Strolling down Banks Avenue in the South Slope, you’re immediately transfixed by two scents wafting through the bustling Downtown Asheville neighborhood. Sure, you have the delicious smell of several nearby local breweries. But the underlying, tantalizing aroma is that of Buxton Hall Barbecue.
“It’s about that quality time of being around a fire and cooking a pig for 12–15 hours,” said Executive Chef Elliott Moss, owner/pit-master of Buxton Hall. “But, from a chef’s background, there’s definitely a lot of gratification from cooking the pork perfectly, especially when you’re talking about the whole animal.”
Since opening its doors in 2015, the establishment has become regarded as one of the finest barbecue joints in the country and overseas. It’s a blend of traditional down-home cooking and cosmopolitan culinary experimentation, something Moss has seemingly perfected.

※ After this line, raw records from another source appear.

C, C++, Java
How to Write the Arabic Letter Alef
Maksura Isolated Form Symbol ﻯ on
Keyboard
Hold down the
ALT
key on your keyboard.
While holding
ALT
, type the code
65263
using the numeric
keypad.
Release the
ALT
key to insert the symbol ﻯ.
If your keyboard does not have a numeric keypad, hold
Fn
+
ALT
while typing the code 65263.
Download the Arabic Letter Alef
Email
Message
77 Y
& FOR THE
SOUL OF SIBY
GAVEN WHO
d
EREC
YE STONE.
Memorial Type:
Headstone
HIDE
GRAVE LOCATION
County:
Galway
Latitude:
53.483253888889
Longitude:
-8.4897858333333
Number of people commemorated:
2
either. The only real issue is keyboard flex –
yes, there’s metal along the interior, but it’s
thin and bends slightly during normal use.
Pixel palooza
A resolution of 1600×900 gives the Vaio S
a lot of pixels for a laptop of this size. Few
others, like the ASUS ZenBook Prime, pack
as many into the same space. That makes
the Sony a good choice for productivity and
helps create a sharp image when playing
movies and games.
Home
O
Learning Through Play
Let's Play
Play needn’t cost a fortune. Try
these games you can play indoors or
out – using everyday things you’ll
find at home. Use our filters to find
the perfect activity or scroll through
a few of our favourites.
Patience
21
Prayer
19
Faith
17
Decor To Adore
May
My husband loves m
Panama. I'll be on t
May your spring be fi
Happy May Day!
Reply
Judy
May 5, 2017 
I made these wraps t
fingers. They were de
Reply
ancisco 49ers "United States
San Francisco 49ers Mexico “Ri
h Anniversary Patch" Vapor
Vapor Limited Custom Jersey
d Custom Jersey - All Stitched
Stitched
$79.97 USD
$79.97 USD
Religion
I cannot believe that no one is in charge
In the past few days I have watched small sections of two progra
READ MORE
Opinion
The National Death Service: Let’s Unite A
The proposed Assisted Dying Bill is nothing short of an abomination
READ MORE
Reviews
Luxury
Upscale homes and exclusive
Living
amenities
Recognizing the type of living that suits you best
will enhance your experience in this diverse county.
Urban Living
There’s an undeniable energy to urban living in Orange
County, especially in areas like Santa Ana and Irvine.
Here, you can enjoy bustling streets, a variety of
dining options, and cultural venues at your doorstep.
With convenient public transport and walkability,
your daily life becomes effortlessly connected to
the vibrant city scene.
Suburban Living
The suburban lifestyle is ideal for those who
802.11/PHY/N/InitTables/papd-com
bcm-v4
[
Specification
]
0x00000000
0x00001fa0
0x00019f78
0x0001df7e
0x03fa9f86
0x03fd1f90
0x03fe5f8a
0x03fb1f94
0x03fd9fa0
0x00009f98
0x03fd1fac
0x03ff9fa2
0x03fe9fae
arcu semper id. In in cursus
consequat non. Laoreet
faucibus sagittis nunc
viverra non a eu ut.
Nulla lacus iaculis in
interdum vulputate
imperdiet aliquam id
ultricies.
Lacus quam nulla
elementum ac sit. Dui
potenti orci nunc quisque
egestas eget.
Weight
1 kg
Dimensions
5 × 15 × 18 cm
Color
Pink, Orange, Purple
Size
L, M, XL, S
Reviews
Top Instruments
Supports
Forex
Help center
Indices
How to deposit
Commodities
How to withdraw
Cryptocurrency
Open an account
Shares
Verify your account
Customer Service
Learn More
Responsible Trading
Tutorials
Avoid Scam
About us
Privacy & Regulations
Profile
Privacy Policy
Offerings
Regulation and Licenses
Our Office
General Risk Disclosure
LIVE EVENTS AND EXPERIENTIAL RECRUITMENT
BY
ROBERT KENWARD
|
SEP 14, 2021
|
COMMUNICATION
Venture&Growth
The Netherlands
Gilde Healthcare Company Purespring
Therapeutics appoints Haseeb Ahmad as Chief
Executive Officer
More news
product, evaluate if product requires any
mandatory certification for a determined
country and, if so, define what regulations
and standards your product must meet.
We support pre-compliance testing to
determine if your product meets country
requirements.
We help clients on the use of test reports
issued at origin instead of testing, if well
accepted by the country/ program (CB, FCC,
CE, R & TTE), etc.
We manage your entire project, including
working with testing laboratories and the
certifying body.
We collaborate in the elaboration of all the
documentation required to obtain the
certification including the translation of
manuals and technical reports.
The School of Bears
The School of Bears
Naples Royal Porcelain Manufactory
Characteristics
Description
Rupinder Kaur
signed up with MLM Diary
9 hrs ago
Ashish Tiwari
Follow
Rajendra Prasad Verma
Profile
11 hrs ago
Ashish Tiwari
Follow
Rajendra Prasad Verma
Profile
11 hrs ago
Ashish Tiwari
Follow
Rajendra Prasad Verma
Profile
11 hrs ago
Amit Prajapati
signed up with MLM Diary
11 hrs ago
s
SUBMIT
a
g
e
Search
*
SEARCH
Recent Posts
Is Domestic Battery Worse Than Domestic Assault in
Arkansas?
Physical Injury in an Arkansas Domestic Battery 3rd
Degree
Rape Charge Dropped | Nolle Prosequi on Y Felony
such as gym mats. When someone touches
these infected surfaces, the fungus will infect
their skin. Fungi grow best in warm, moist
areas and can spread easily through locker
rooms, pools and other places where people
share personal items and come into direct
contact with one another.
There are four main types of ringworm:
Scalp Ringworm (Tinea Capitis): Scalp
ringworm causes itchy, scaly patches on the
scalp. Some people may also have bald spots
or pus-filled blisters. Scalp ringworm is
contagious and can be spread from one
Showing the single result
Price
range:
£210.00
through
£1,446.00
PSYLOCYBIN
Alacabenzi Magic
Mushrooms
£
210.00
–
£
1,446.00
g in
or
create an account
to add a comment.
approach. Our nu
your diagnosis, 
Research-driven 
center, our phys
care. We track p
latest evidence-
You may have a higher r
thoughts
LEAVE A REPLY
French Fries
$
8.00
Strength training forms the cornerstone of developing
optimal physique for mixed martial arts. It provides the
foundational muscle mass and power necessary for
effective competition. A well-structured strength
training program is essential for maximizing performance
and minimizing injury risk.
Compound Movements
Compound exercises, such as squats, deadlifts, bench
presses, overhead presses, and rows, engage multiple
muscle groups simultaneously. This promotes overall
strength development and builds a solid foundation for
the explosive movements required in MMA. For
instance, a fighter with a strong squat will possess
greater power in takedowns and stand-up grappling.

“Barbecue is pretty popular right now all over the country, and there’s a good handful of us that are trying to do it the right way—to spread the gospel of great barbecue,” Moss said.
Hailing from Florence, South Carolina, Moss was raised in the depths of whole-hog barbecue country. His family had a farm where they raised pigs to sell for consumption. It was a childhood centered around cooking and spending time with loved ones.
“All of us would get together during the holidays. We cooked whole-hog barbecue and the guys stayed up all night with the pig,” Moss recalled. “I got to see that as a little kid, all while spending time with my family. It’s a memory that has remained within me.”
When he was starting out in the culinary industry, Moss headed up to Philadelphia and began to work his way to prominence as an executive chef. Eventually, he returned to his native South Carolina to help open a restaurant in Columbia. By 2007, he found himself in Asheville. His first venture in town was The Admiral, now a centerpiece restaurant in the city’s burgeoning food scene.
“And I used to hear a lot of people in the Asheville bars asking where they should eat barbecue. I would say to them, ‘Well, you’re on the wrong side of the state,’” Moss said in reference to Eastern North Carolina’s legendary barbecue culture. “That’s where the idea came about to open a barbecue spot in Asheville. Seeing all these other restaurants open here, I figured there was definitely enough room to do that. Why not give it a shot. All I could think about back then was barbecue and having my own place.”
In the basement of Buxton Hall, Moss is sitting on his office couch. Just above his head is the dining room floor. The sounds of countless shoes and voices crossing the room in haste during the lunch rush echo into the small office. Moss grins and takes a moment to reflect.
“There are times where I’m in here and I get a real big smile on my face. I never would’ve thought what I dreamt of opening would be anything like this,” Moss said. “And, hopefully, after I’m gone, it’s still here. I want to inspire folks to open their own whole-hog barbecue place. Maybe one day, somebody who worked here goes and opens their own place and the mountains become known for its whole-hog barbecue.”